---------- Material to process

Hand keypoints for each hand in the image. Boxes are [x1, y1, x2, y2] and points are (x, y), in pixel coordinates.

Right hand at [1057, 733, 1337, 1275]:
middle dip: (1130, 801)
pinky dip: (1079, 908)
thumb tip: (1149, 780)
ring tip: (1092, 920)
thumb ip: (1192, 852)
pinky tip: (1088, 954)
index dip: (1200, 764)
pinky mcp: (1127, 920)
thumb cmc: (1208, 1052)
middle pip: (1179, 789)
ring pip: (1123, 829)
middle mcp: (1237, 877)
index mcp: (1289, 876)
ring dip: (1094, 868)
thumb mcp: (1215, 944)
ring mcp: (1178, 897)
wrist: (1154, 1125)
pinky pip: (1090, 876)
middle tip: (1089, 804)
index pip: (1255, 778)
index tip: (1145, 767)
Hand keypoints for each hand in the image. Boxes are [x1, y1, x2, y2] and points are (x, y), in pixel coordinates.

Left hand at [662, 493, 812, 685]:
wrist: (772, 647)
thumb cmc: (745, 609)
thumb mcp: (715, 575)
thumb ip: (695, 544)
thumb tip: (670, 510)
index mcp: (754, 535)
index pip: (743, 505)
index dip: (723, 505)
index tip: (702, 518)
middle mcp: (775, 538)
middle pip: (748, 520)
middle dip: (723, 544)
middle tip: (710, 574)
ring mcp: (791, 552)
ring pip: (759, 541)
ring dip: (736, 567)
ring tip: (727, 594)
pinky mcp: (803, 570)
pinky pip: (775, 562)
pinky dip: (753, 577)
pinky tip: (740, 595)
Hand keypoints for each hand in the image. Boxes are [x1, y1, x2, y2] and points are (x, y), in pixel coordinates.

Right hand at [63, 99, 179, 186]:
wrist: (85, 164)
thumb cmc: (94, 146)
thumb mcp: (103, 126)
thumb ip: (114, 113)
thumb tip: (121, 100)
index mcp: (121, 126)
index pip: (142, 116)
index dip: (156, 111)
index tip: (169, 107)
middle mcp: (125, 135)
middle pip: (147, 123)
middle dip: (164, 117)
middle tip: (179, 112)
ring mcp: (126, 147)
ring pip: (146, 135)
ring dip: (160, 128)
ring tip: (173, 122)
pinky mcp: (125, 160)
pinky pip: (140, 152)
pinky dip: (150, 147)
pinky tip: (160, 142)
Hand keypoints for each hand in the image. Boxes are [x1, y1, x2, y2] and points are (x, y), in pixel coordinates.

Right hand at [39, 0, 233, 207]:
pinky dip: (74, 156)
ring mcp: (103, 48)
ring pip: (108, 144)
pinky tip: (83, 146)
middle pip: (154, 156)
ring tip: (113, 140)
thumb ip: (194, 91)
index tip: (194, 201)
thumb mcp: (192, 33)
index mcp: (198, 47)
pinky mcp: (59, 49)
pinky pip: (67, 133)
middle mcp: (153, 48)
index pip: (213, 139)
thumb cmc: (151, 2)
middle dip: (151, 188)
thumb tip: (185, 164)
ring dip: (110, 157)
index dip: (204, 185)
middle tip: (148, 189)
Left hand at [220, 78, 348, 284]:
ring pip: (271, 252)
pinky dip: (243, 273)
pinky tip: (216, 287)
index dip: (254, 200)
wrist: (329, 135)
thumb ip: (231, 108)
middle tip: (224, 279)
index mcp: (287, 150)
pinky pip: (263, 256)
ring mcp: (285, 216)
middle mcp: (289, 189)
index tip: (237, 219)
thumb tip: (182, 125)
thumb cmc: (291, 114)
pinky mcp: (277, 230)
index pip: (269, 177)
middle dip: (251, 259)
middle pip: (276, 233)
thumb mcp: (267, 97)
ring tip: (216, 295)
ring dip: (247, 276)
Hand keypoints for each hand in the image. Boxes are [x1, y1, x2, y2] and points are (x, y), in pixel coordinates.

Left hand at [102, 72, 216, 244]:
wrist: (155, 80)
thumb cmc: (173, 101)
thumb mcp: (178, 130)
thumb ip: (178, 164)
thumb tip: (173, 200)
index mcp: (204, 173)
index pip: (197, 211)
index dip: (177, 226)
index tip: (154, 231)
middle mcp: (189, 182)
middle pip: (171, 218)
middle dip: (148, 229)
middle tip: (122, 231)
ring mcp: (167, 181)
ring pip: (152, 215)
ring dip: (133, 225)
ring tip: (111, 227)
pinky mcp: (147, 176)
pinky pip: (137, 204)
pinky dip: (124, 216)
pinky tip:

--------------------

**Exercise brief**
Word for word, give the whole listing again.

**Result of the exercise**
Hand keypoints for each hand in the image. Boxes are [x1, y1, x2, y2] and points are (x, y), in pixel coordinates.

Right hand at [1057, 733, 1337, 1275]:
middle dip: (1130, 801)
pinky dip: (1079, 908)
thumb tip: (1149, 780)
ring tip: (1092, 920)
thumb ip: (1192, 852)
pinky tip: (1088, 954)
index dip: (1200, 764)
pinky mcp: (1127, 920)
thumb cmc: (1208, 1052)
middle pip: (1179, 789)
ring pip: (1123, 829)
middle mcp: (1237, 877)
index mcp: (1289, 876)
ring dip: (1094, 868)
thumb mcp: (1215, 944)
ring mcp: (1178, 897)
wrist: (1154, 1125)
pinky pip: (1090, 876)
middle tip: (1089, 804)
index pip: (1255, 778)
index tip: (1145, 767)
Hand keypoints for each hand in the image. Boxes are [x1, y1, x2, y2] and points are (x, y), in pixel coordinates.

Left hand at [662, 493, 812, 685]:
wrist: (772, 647)
thumb cmc: (745, 609)
thumb mcp: (715, 575)
thumb ip: (695, 544)
thumb tip: (670, 510)
index mcp: (754, 535)
index pip: (743, 505)
index dip: (723, 505)
index tip: (702, 518)
middle mcp: (775, 538)
middle pip: (748, 520)
middle dip: (723, 544)
middle tip: (710, 574)
ring mcp: (791, 552)
ring pip: (759, 541)
ring dip: (736, 567)
ring tip: (727, 594)
pinky mcp: (803, 570)
pinky pip: (775, 562)
pinky dip: (753, 577)
pinky tip: (740, 595)
Hand keypoints for each hand in the image. Boxes are [x1, y1, x2, y2] and points are (x, y), in pixel coordinates.

Right hand at [63, 99, 179, 186]:
wrist: (85, 164)
thumb cmc: (94, 146)
thumb mcp: (103, 126)
thumb ip: (114, 113)
thumb tip: (121, 100)
index mcp: (121, 126)
index pip: (142, 116)
index dip: (156, 111)
index tip: (169, 107)
middle mcp: (125, 135)
middle pip: (147, 123)
middle dip: (164, 117)
middle tip: (179, 112)
ring mcp: (126, 147)
ring pip: (146, 135)
ring dip: (160, 128)
ring tip: (173, 122)
pinky mcp: (125, 160)
pinky pip: (140, 152)
pinky dip: (150, 147)
pinky tip: (160, 142)
Hand keypoints for each hand in the image. Boxes are [x1, y1, x2, y2] and points are (x, y), in pixel coordinates.

Right hand at [39, 0, 233, 207]:
pinky dip: (74, 156)
ring mcp: (103, 48)
ring pip: (108, 144)
pinky tip: (83, 146)
middle pip: (154, 156)
ring tip: (113, 140)
thumb ip: (194, 91)
index tip: (194, 201)
thumb mcp: (192, 33)
index mcp: (198, 47)
pinky mcp: (59, 49)
pinky pip: (67, 133)
middle mcp: (153, 48)
index pip: (213, 139)
thumb cmc: (151, 2)
middle dip: (151, 188)
thumb tip: (185, 164)
ring dip: (110, 157)
index dip: (204, 185)
middle tip: (148, 189)
Left hand at [220, 78, 348, 284]:
ring pip: (271, 252)
pinky dip: (243, 273)
pinky tip: (216, 287)
index dip: (254, 200)
wrist: (329, 135)
thumb ip: (231, 108)
middle tip: (224, 279)
index mcp: (287, 150)
pinky pip: (263, 256)
ring mcp: (285, 216)
middle mcp: (289, 189)
index tip: (237, 219)
thumb tip: (182, 125)
thumb cmc: (291, 114)
pinky mcp: (277, 230)
index pip: (269, 177)
middle dip: (251, 259)
middle pip: (276, 233)
thumb mcp: (267, 97)
ring tip: (216, 295)
ring dip: (247, 276)
Hand keypoints for each hand in the image. Boxes are [x1, y1, x2, y2] and points are (x, y), in pixel coordinates.

Left hand at [102, 72, 216, 244]:
wrist: (155, 80)
thumb cmc: (173, 101)
thumb mcp: (178, 130)
thumb ip: (178, 164)
thumb tip: (173, 200)
index mcp: (204, 173)
index pip: (197, 211)
index dip: (177, 226)
index tip: (154, 231)
middle mcp: (189, 182)
middle pip: (171, 218)
middle dip: (148, 229)
middle tip: (122, 231)
ring mcp: (167, 181)
ring pip: (152, 215)
ring dip: (133, 225)
ring tip: (111, 227)
pinky mcp: (147, 176)
pinky pip: (137, 204)
pinky dip: (124, 216)
pinky tip:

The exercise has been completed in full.